Abstract 529P
Background
Patients (pts) with colorectal cancer (CRC) who experience metastatic spread to many distant organs have been shown to have poorer survival rates. It is still unknown if the location of distant metastases impacts survival outcomes. The aim of this real-world substudy was to assess the survival differences by metastatic patterns in pts receiving sequential treatment with regorafenib (R) and trifluridine/tipiracil (T) and vice versa. The endpoints were median overall survival (mOS) and median progression-free survival (mPFS).
Methods
Clinical data on pts diagnosed with metastatic CRC who were treated with R and T from 2012 to 2023 have been collected retrospectively at 17 Italian cancer centers.
Results
1156 pts who were treated with sequential R and T (T/R, n=261; R/T, n=155) or T (n=427) or R (n=313) alone, were retrospectively enrolled. In this subgroups study, we focused on pts who received T/R or R/T sequences.
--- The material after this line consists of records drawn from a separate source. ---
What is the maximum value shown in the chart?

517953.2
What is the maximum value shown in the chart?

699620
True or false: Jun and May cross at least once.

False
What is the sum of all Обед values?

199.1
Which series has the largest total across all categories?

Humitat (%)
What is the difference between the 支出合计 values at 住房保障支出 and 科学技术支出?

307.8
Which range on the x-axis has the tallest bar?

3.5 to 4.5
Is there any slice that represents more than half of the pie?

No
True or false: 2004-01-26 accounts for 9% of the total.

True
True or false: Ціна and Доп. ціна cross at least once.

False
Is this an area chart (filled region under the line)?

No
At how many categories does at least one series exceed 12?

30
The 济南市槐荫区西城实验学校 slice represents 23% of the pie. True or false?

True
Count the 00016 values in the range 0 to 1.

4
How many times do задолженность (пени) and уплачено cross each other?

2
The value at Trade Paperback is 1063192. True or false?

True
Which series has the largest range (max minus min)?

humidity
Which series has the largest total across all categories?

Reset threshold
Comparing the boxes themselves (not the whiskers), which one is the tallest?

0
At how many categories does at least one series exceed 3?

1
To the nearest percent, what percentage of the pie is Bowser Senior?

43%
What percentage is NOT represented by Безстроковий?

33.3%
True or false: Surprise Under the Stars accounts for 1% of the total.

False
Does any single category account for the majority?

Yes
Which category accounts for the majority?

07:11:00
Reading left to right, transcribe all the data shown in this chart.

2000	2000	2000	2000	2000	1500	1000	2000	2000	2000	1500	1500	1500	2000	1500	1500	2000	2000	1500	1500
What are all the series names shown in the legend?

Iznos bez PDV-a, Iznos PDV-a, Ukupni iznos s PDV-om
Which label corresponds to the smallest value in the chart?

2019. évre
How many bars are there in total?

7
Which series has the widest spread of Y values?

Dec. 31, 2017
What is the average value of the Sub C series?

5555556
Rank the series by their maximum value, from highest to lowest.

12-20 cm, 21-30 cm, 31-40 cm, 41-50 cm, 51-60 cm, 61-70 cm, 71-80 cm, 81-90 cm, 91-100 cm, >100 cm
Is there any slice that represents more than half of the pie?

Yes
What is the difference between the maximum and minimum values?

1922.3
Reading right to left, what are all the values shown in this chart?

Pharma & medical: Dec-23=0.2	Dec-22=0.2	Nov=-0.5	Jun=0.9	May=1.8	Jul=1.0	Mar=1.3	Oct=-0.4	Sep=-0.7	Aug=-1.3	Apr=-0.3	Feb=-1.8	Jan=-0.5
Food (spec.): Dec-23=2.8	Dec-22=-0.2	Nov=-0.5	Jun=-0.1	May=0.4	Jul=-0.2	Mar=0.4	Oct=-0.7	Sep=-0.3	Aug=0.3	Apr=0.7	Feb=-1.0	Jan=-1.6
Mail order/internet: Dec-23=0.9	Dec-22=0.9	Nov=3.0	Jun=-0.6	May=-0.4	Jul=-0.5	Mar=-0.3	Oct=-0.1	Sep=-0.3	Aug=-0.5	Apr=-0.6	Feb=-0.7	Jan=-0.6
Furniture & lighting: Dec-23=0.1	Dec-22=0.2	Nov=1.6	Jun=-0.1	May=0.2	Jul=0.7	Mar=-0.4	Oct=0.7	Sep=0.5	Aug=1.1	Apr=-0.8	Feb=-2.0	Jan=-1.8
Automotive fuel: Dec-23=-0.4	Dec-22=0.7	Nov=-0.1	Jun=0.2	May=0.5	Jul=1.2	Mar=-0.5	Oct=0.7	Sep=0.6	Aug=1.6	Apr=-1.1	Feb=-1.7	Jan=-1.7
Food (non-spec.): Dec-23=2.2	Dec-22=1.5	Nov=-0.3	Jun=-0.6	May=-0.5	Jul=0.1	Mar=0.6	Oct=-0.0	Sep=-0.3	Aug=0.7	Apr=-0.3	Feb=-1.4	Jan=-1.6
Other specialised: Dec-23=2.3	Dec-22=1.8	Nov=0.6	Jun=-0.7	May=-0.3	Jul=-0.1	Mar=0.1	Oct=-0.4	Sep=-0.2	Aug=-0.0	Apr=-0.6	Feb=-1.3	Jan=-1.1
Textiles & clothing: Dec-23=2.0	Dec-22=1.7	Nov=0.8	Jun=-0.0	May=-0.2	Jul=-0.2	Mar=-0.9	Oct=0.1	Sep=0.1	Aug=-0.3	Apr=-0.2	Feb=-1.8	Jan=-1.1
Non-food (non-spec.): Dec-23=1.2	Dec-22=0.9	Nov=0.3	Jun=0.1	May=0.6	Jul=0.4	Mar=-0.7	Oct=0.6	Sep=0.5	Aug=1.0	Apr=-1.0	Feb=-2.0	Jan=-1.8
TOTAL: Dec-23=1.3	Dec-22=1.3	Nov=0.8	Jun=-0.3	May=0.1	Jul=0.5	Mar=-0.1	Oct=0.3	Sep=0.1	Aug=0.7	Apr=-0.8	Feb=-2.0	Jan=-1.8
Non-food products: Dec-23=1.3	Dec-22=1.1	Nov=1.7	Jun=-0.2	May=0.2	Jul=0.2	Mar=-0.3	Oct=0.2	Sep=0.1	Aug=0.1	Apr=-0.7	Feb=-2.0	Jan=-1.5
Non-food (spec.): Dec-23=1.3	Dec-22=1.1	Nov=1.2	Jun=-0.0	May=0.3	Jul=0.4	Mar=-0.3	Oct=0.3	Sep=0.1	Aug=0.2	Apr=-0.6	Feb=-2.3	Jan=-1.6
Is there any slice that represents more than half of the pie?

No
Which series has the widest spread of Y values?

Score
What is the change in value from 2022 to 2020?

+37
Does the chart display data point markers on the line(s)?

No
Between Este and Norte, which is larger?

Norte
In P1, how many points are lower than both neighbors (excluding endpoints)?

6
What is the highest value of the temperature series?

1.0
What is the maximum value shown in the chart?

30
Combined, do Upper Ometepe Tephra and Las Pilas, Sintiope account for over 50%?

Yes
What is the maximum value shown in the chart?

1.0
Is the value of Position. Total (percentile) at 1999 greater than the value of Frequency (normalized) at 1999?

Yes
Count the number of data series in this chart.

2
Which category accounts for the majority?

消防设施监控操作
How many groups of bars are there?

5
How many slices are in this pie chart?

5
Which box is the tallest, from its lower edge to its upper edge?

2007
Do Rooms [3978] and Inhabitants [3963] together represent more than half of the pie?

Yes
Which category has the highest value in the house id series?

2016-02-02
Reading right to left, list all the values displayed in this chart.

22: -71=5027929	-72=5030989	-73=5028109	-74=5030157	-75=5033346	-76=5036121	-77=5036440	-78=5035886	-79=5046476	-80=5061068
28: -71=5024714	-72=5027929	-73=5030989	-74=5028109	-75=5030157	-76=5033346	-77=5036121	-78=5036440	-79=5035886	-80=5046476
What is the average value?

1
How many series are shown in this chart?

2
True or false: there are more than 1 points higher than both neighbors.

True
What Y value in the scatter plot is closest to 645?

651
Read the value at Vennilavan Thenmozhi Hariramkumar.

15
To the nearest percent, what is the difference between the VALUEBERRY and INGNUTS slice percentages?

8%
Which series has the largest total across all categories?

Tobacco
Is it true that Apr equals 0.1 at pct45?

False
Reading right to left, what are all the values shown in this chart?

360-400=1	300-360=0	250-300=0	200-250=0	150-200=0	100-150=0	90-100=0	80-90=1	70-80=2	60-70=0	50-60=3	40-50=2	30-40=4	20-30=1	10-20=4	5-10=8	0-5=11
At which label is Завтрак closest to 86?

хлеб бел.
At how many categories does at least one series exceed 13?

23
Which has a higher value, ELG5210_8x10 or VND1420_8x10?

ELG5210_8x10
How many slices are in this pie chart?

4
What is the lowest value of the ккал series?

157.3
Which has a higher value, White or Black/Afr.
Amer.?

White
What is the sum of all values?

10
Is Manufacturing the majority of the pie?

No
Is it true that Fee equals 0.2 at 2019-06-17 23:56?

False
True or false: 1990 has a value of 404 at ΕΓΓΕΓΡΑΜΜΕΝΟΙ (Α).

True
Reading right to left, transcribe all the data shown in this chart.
We observed a statistically significant longer mOS in pts who were treated with R/T vs the reverse sequence: 17.6 vs 9.8 months (HR=0,55; p=0,0449) in pts with liver metastases only (n=47) and 16 vs 12 months (HR=0,61; p=0,0018) in pts with liver + other metastases (n=173), respectively. A similar result in mOS, albeit non statistically significant, was shown in pts with other than liver metastases (n=112) in R/T vs T/R group [16,6 vs 14,7 months (HR=0,85; p=0,4255)]. In terms of mPFS, we observed a statistically significant better outcome in R/T than T/R group: 11,3 vs 7.6 months (HR=0,53; p=0,0272) in pts with liver metastases only (n=55); 11,1 vs 8,5 months (HR=0,67; p=0,0090) in pts with liver + other metastases (n=195) and 11,5 vs 8,9 months (HR=0,57; p=0,0018) in pts with other than liver metastases (n=136), respectively.
Conclusions
According to this real-world subanalysis, the R/T sequence could improve survival outcomes in third-line treatment and beyond in CRC pts with any metastatic pattern. However, treatment choices should also take into account the patient's characteristics, including gender and ECOG PS. To validate our results, further prospective research is needed.
Clinical trial identification
Editorial acknowledgement
Legal entity responsible for the study
The authors.
Funding
Has not received any funding.
Disclosure
All authors have declared no conflicts of interest.